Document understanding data

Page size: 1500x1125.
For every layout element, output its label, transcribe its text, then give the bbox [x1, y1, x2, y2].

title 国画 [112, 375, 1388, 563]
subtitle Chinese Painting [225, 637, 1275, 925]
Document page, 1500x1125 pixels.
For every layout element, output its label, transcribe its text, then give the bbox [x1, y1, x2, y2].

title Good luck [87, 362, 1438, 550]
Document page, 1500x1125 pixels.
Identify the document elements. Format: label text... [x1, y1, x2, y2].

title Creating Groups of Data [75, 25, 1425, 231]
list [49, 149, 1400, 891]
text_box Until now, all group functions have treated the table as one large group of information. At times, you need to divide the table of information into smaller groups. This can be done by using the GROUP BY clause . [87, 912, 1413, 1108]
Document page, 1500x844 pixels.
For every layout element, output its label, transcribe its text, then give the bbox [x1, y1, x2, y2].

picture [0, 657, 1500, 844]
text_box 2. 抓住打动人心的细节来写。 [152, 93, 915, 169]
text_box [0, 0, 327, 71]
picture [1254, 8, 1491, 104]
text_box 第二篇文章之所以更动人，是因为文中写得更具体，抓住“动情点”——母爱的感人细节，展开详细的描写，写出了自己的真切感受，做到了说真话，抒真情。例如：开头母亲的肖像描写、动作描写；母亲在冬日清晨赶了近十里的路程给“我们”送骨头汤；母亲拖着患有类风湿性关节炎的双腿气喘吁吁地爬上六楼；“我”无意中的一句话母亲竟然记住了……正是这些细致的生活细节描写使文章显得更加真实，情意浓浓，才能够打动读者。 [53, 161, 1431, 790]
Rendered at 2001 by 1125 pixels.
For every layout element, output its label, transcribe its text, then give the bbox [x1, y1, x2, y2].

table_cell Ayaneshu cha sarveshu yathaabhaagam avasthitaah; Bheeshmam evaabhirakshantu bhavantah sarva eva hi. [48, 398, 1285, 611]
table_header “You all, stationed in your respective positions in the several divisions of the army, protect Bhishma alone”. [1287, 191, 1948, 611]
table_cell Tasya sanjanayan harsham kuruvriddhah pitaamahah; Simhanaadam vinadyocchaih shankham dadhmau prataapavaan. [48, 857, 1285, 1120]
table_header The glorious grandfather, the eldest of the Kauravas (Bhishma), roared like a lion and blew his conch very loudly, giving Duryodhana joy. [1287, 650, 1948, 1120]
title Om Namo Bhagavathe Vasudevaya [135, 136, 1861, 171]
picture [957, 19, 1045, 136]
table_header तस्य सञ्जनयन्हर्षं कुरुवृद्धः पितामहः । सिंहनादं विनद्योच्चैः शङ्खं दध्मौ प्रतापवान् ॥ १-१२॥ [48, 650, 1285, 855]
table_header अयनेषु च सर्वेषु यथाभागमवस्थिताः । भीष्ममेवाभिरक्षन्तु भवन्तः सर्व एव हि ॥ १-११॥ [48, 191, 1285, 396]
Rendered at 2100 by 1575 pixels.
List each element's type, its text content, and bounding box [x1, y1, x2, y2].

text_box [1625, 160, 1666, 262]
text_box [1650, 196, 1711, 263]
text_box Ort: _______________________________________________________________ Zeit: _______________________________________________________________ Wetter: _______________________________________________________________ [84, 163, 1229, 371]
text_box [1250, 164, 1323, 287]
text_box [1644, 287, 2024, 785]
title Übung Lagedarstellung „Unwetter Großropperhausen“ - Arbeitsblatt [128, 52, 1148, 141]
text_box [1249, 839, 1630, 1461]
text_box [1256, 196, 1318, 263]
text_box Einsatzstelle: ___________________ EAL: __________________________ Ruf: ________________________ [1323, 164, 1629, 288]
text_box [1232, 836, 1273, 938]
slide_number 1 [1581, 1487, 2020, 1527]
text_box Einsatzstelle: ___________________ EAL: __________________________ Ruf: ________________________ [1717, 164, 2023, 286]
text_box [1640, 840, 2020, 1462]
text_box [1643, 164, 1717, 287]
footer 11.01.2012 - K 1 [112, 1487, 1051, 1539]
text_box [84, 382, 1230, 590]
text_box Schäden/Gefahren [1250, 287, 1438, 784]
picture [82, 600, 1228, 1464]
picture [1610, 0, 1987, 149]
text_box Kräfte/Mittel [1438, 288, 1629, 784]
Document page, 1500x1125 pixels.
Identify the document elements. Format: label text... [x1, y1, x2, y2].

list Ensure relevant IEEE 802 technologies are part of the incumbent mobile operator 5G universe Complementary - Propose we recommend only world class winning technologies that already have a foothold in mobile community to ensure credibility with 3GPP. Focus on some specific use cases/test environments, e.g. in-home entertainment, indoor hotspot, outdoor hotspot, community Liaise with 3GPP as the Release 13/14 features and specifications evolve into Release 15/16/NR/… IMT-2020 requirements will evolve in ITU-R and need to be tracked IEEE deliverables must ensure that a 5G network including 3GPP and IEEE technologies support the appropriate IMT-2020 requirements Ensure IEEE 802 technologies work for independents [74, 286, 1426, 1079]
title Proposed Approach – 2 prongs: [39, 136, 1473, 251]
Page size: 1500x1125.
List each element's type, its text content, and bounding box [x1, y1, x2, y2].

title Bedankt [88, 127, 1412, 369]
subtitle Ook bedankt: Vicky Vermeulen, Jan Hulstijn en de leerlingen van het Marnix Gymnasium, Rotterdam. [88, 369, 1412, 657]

Task description:
Search the data for the word "Rendered" and report how many lines include it, with the number alone.

Answer to this exercise:
2